Geef het vervolg van de dansrecensie over Bereft of a blissful union van Wim Vandekeybus. Begin direct na de laatste zin van de brontekst.

■ **Brontekst**:
__________

Date 1996-03-03

Publication De Standaard

Performance(s) Bereft of a blissful union

Artist(s) Vandekeybus, Wim

Company / Organization

Keywords vissenbereftsaïdkoreografischegharbimikrofoonbegravenuitputtingunionwijzer

Wim Vandekeybus richt chaos aan : "Bereft of a blissfull union" richtingloze uitputtingsslag

BRUSSEL -- Een kritiek van een dansvoorstelling zou, idealiter, een beeld of een zekere beschrijving moeten geven. Dat is in het geval van Bereft of a blissful union van Wim Vandekeybus een onbegonnen taak. Niet alleen omdat de voorstelling ruim twee uur duurt -- de uitputtingsslag voor de dansers is op zich al een bedenking waard -- maar ook omdat ze zeer chaotisch is.

Diverse aanzetten van verhalen, filmfragmenten en koreografische tema's lopen aanhoudend door elkaar heen. De muziek van Peter Vermeersch, met X-legged Sally, en George van Dam met The Smith String Quartett, die de ruggegraat van het stuk vormt, blinkt evenzeer uit in heterogeniteit. En tenslotte verwijst wat je ziet en hoort naar andere dingen: bestaande teksten van Cortazar, Vargas Llosa en anderen, en beelden uit vroegere voorstellingen van Vandekeybus zelf.

Zoveel materiaal dat een kat er haar jongen niet meer in terug zou vinden. Daarbij kan je vragen stellen. De eerste is of Vandekeybus zelf nog wist waar hij op aanstuurde. Ontstaat er bij het kijken een samenhang die los staat van zijn persoon? Of bestaat de struktuur enkel uit de "handtekening" van Vandekeybus, uit het blote feit dat de dingen voor hem persoonlijk iets betekenen? Een tweede vraag is of er voor de toeschouwer iets blijft hangen.

__________

Gegevens voor het schatten van de camerapose
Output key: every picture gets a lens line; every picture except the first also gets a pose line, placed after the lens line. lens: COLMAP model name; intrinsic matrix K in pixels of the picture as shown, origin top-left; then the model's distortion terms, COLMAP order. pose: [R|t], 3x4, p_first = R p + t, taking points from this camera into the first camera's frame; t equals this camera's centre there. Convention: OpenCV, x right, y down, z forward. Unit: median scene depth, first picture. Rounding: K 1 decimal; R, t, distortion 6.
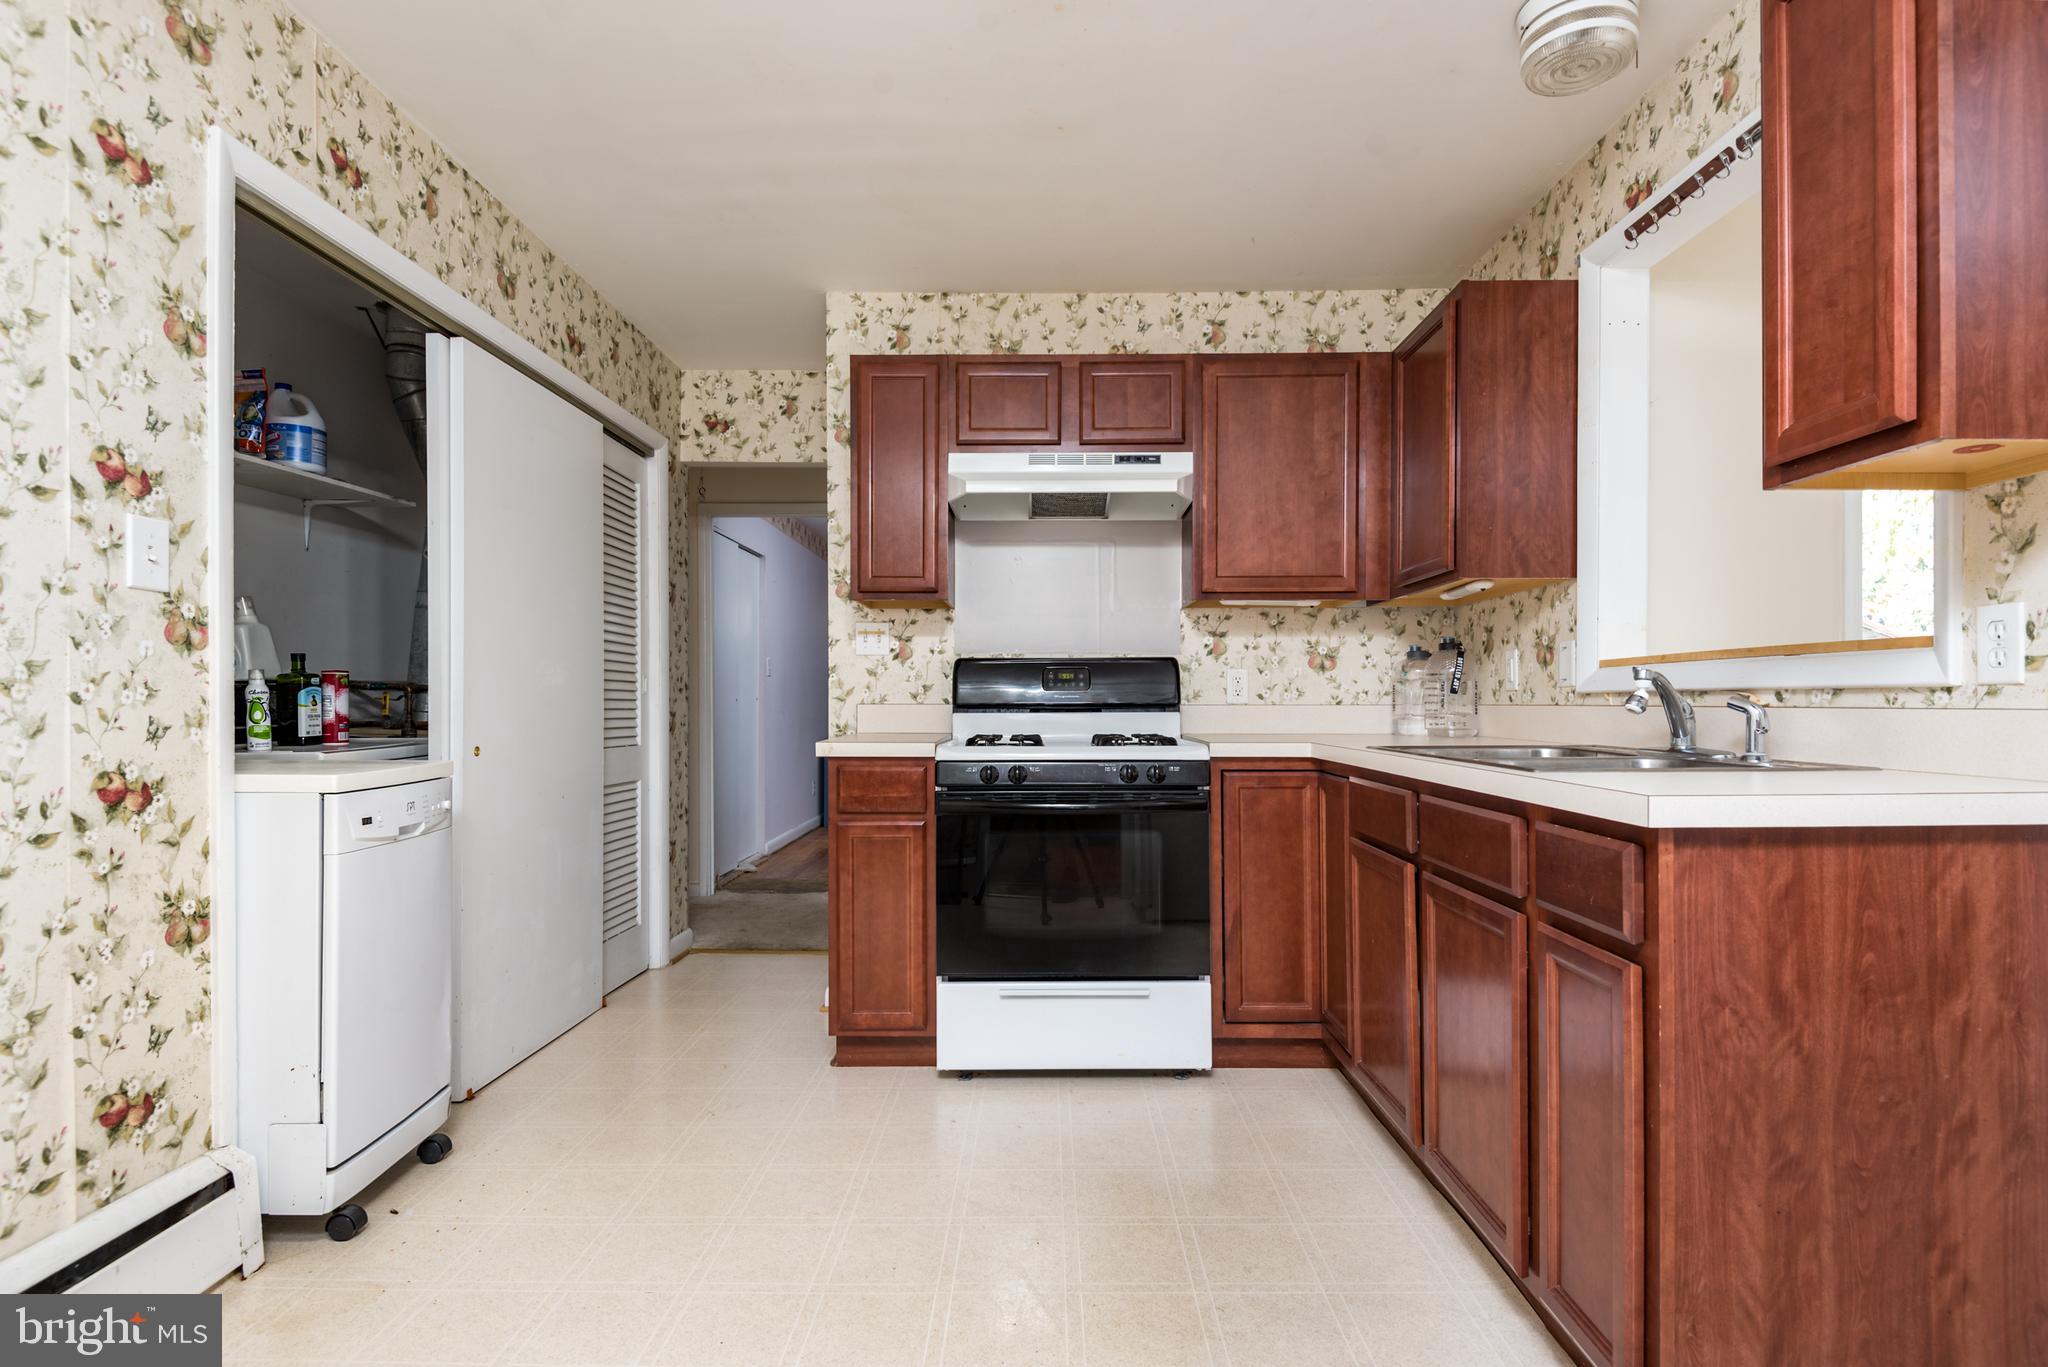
lens RADIAL K [[1020.5, 0, 1015.6], [0, 1020.5, 699.4], [0, 0, 1]] dist [0.009135, -0.007586]
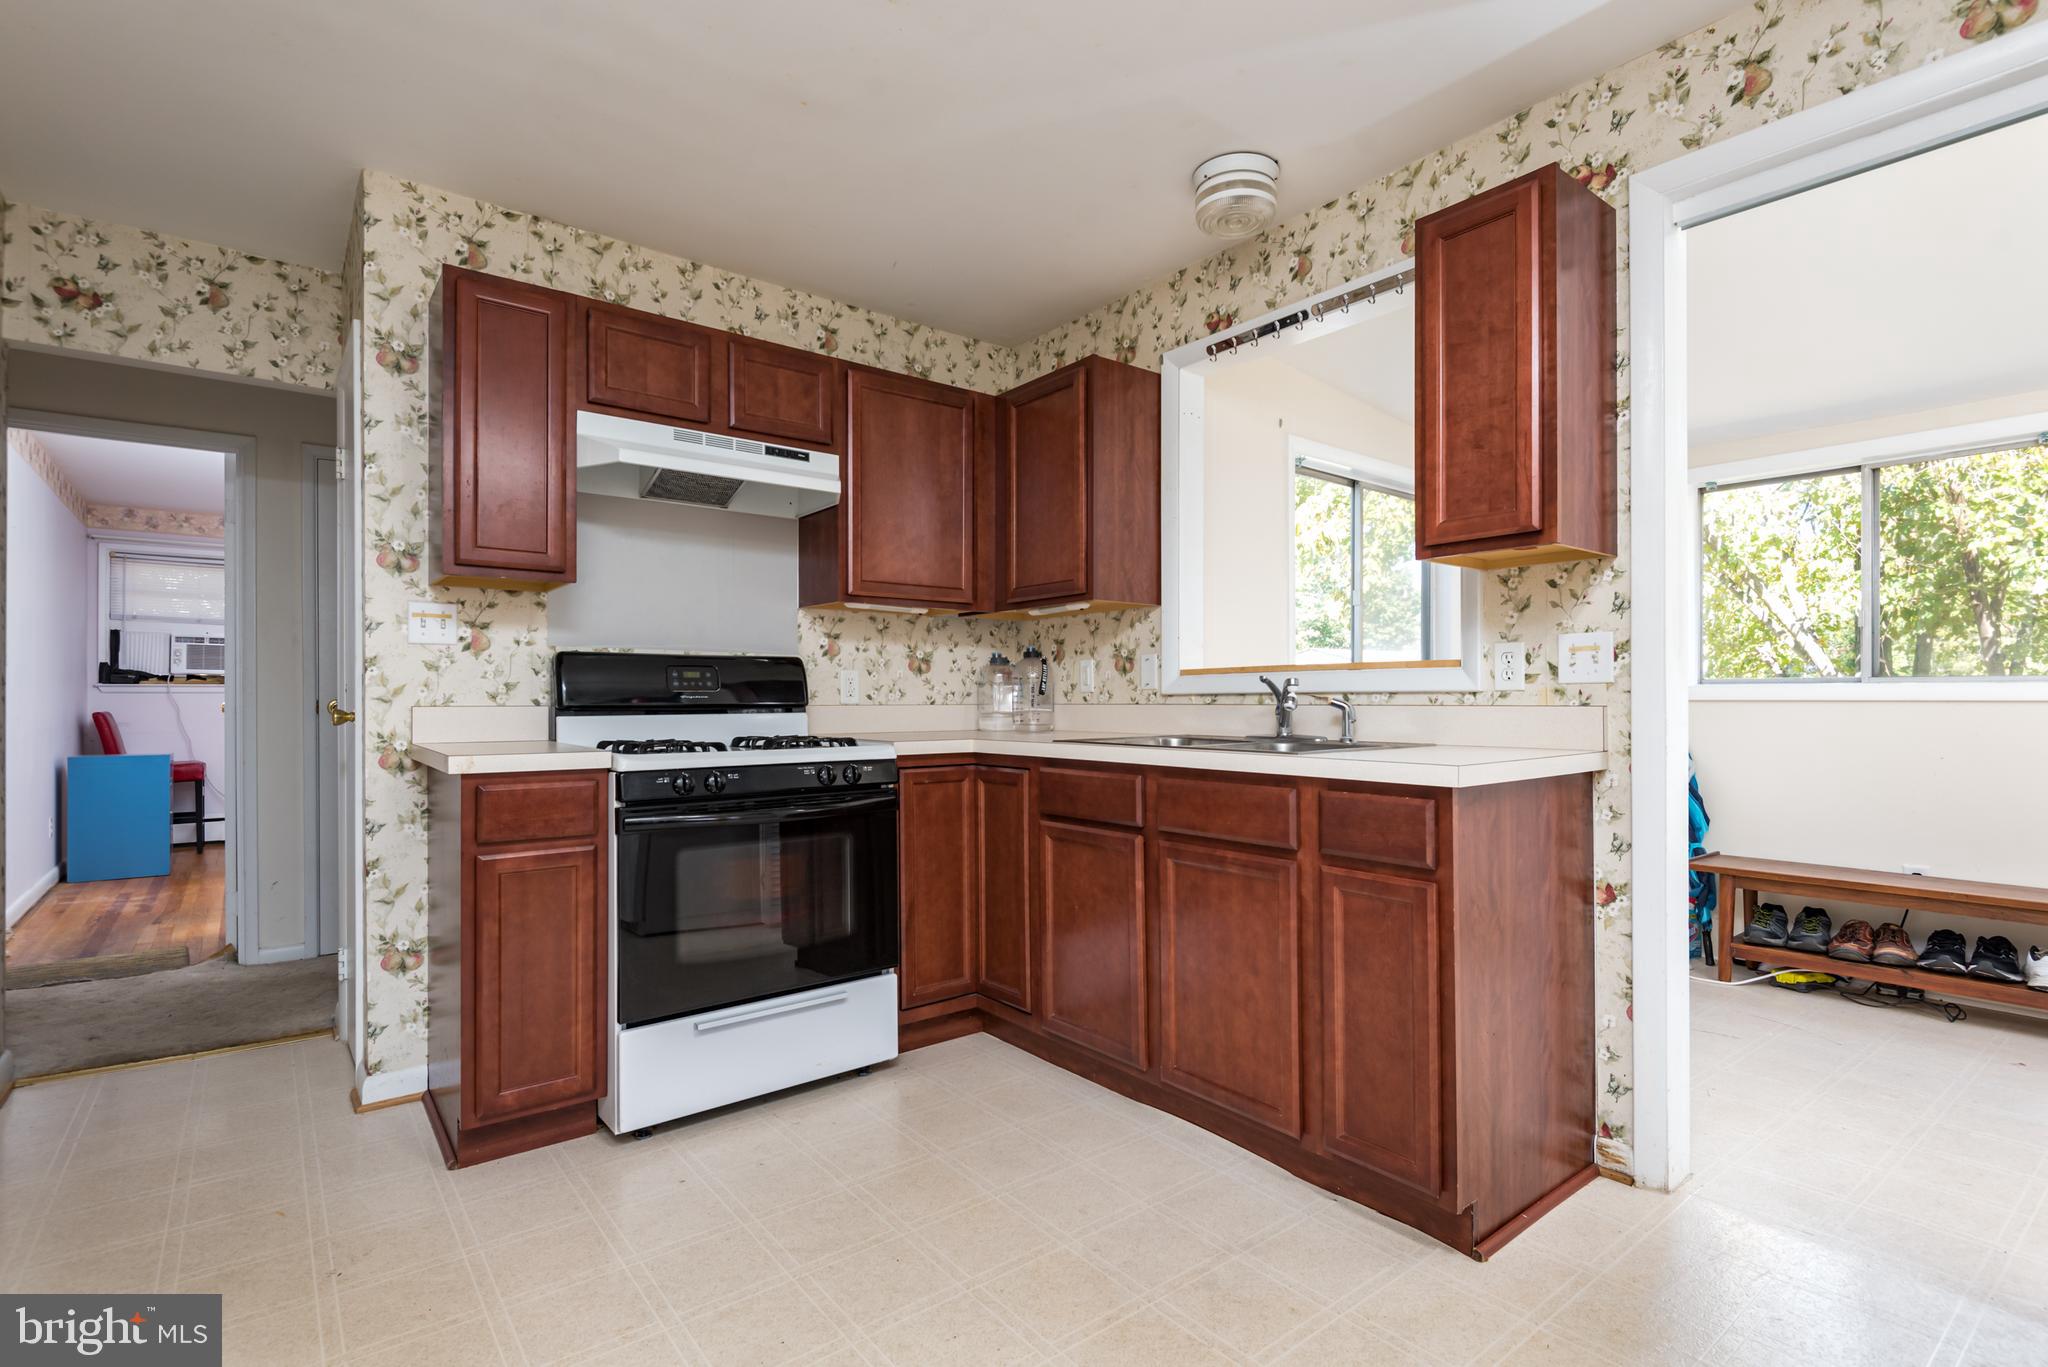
lens RADIAL K [[988.5, 0, 1042.5], [0, 988.5, 695.4], [0, 0, 1]] dist [0.014310, -0.013912]
pose [[0.765756, 0.001431, 0.643130, -0.656955], [0.001019, 0.999994, -0.003438, -0.002047], [-0.643130, 0.003288, 0.765750, 0.261103]]
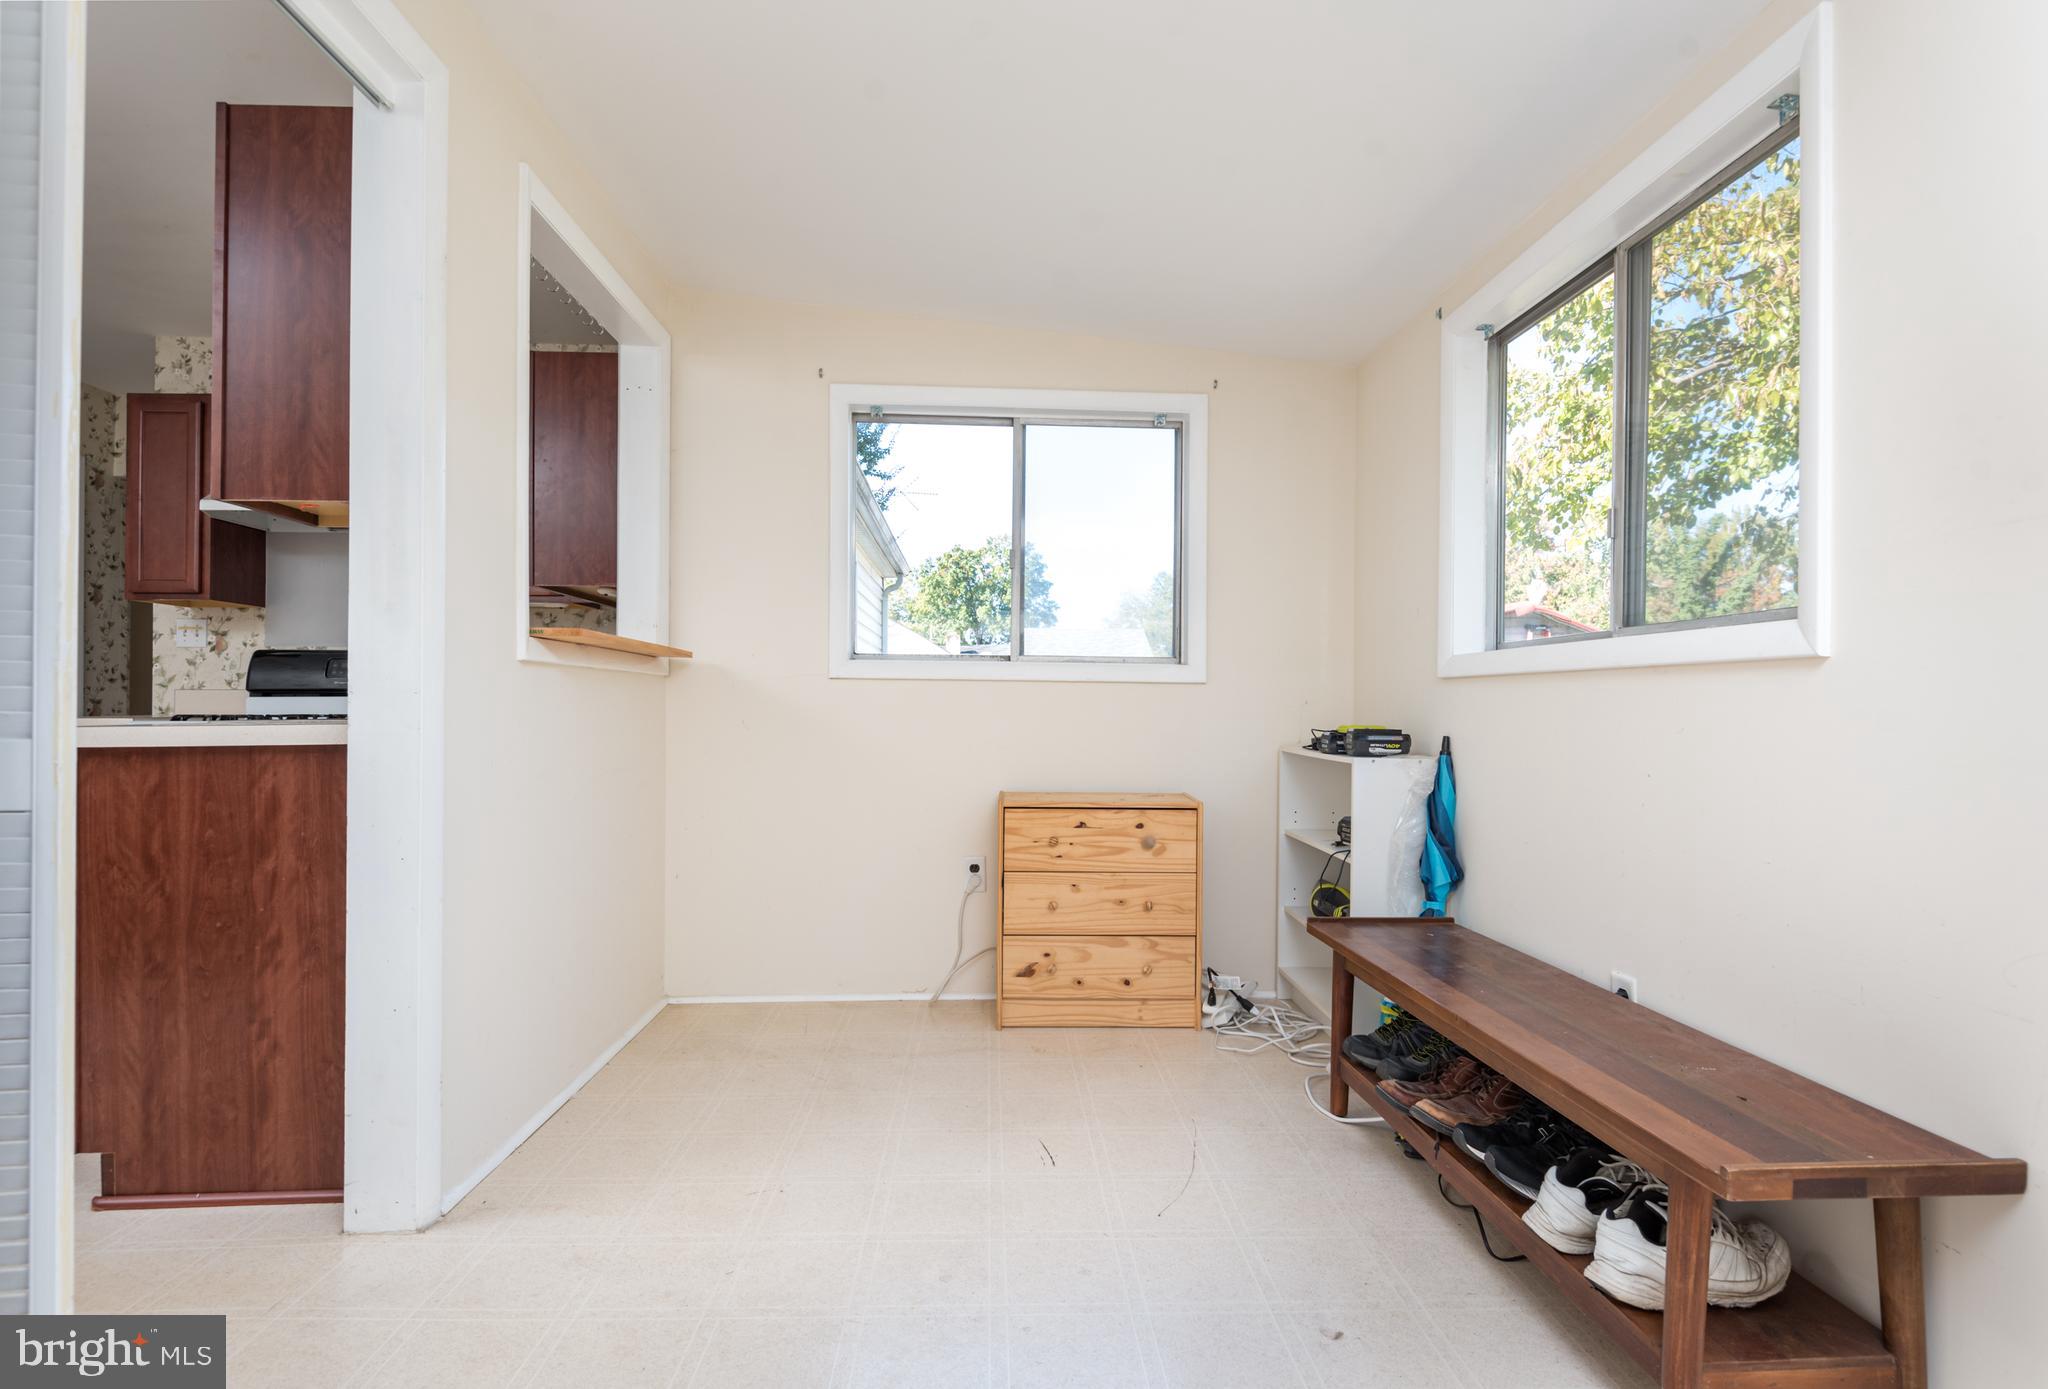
lens RADIAL K [[1047.8, 0, 1026.7], [0, 1047.8, 694.3], [0, 0, 1]] dist [-0.001463, -0.003442]
pose [[0.997922, 0.003556, 0.064333, 1.755854], [-0.002718, 0.999910, -0.013111, 0.054507], [-0.064374, 0.012909, 0.997842, -0.587416]]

__________

■ **Resultaat hieronder**:
Om met dat tweede te beginnen: ja, als je de inzinkingen in de voorstelling voor lief neemt. Je gaat als kijker selekteren in het aanbod. Zelfs de plaats die je in de zaal inneemt, bepaalt mee hoe dat selektieproces werkt. Volg je de kleine, meer teatrale taferelen of de bokkesprongen en salto's van een danser, of volg je de grote koreografische figuur of de filmfragmenten?

Douche

Hoe je ook kijkt, er zitten hier en daar pareltjes tussen de vele vondsten. De voorbeelden die ik geef, zijn dan ook relatief willekeurig.

Een man houdt een mikrofoon boven een andere man, waarvan het hoofd begraven ligt, onder puinbrokken. Als een groepje stumpers (dansers onherkenbaar vermomd met maskers) dichterbij komt, hoor je de begraven man zingen. Op het ogenblik dat de zang wegsterft, gebaart de man met de mikrofoon dat de zanger geld moet toegestopt worden. Geld dat hij achteraf haastig aan de zanger ontfutselt, zonder verdere hulp te bieden. Een gelijkaardig tema: François Brice gooit een hengel met als aas een geldbriefje uit in het publiek. Ondertussen houdt hij een nonsensikaal praatje met de blinde Saïd Gharbi die wat verderop zit. Dat verloopt als volgt: "Ben je aan het vissen?" "Nee, ik ben aan het vissen." "O, ik dacht dat je aan het vissen was!"

In de filmbeelden zitten gelijkaardige wonderlijke momenten. Een van de mooiste is een scène uit een vroegere voorstelling van Vandekeybus, waarin drie naakte mannen zich douchen, maar paradoxaal genoeg onder roet bedolven worden. Hier wordt dat beeld omgekeerd: het stof wordt als het ware door een windhoos van de grond opgezogen en terug de lucht ingestuurd. De beelden waarin Saïd Gharbi bezocht wordt door rondvliegende vogels, als donkere, bedreigende gedachten die niet af te houden zijn, zijn zelfs erg treffend.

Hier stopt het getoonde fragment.